LONDON (Reuters) - A base in mainland Europe will help insurer Lloyd’s of London increase its market share on the continent in the medium term, its chairman John Nelson said on Wednesday.
Lloyd’s of London has announced it is opening a subsidiary in Brussels so as to continue serving European Union customers after Britain leaves the bloc.
“In terms of the EU - partly for industry structural reasons, it has not been a hugely large market for Lloyd’s - it may actually improve. We have put down facilities onshore,” Nelson told a conference.
“We think we will be able to operate pretty much seamlessly as far as our customers are concerned.”
Adrian Montague, chairman of insurer Aviva (AV.L), said his company was “Brexit ready”.
“We don’t have to do major structural surgery,” Montague said.
Nigel Wilson, chief executive of Legal & General (LGEN.L), told the same conference that nervousness about Brexit will prompt the industry to look for new business outside Europe.
“The opportunities for us are just immense,” Wilson told the conference.
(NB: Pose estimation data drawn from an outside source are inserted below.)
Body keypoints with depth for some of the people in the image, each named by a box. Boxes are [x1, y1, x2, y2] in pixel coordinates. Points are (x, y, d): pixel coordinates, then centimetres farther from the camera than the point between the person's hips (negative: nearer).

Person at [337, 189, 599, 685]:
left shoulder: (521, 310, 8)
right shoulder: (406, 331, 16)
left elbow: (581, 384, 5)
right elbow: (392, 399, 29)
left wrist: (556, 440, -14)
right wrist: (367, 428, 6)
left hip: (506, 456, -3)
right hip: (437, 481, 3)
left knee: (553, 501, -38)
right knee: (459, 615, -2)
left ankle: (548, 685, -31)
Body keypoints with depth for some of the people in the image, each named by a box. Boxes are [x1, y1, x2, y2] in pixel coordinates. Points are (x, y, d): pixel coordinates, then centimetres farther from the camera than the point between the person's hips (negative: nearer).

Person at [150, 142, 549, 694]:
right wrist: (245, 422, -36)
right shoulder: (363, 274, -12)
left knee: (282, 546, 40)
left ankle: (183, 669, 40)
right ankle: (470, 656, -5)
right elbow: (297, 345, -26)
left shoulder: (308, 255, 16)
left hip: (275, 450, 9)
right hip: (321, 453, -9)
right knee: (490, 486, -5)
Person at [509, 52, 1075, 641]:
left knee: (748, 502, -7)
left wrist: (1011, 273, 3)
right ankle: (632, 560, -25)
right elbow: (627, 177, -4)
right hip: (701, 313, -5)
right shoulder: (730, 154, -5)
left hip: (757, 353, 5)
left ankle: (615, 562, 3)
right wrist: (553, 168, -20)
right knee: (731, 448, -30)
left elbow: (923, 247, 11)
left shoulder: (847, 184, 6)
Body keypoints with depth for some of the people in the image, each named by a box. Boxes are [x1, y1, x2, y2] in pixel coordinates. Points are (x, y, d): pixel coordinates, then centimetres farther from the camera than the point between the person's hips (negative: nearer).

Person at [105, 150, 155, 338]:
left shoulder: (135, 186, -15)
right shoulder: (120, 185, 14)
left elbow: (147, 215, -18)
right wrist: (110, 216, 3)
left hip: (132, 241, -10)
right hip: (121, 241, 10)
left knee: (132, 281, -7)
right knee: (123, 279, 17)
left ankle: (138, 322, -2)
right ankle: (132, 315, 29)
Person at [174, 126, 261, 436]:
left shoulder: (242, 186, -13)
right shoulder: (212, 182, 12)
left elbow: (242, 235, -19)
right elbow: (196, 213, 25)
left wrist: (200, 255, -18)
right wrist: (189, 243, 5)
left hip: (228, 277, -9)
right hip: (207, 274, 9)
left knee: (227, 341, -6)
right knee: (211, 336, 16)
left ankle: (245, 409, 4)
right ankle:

Currently insurers comply with EU rules known as Solvency II, which were only introduced last year at the cost of millions of pounds to firms, and UK lawmakers have already begun looking at possible amendments.
Nelson said it was the wrong moment to attack the “clunky” EU rules as Britain would need to show the EU it complies with similar insurance rules in order to facilitate cross-border trade.
EU countries were already worried about a “sudden dash to light regulation” in Britain, and it was in everybody’s interest that their rules have a similar effect.
“There is going to be a period where there needs to be mutual reassurance that nobody is going to burn bridges... There is no need or desire for a bonfire of regulations,” Montague said.